▸ **Recorded data**
----

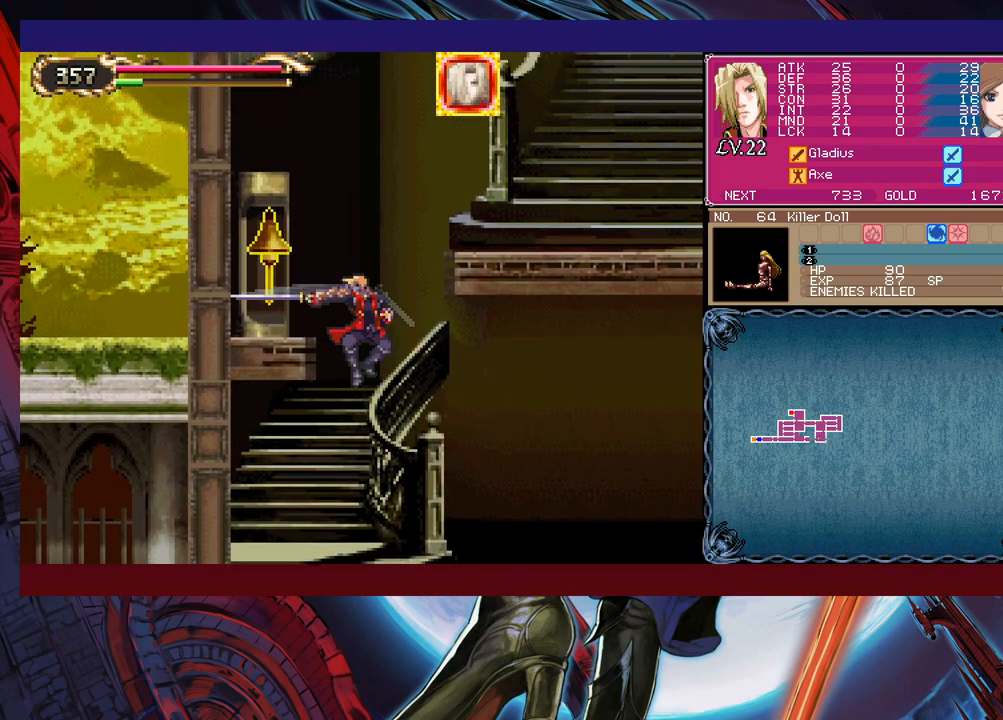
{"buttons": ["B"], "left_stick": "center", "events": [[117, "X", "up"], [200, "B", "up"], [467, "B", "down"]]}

----

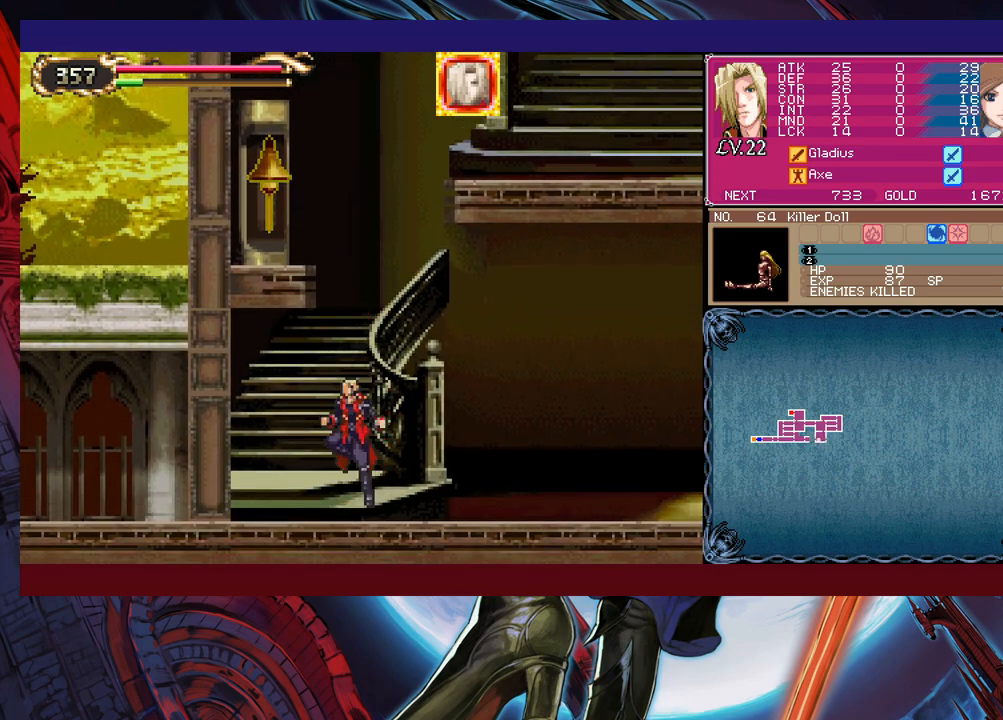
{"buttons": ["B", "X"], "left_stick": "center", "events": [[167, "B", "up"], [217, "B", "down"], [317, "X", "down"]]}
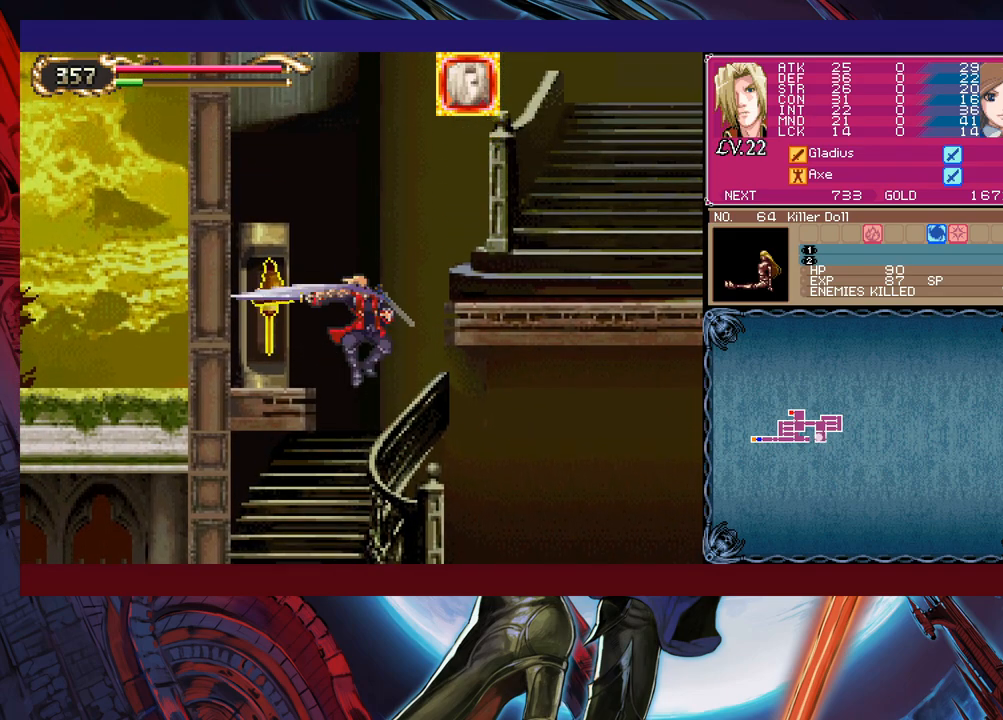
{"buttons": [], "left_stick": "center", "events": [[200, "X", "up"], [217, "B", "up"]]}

----

▸ **Action item**
When the string "down" appears in a line of the records above, that line is to be copied.

▸ **Answer to this task**
{"buttons": ["B"], "left_stick": "center", "events": [[117, "X", "up"], [200, "B", "up"], [467, "B", "down"]]}
{"buttons": ["B", "X"], "left_stick": "center", "events": [[167, "B", "up"], [217, "B", "down"], [317, "X", "down"]]}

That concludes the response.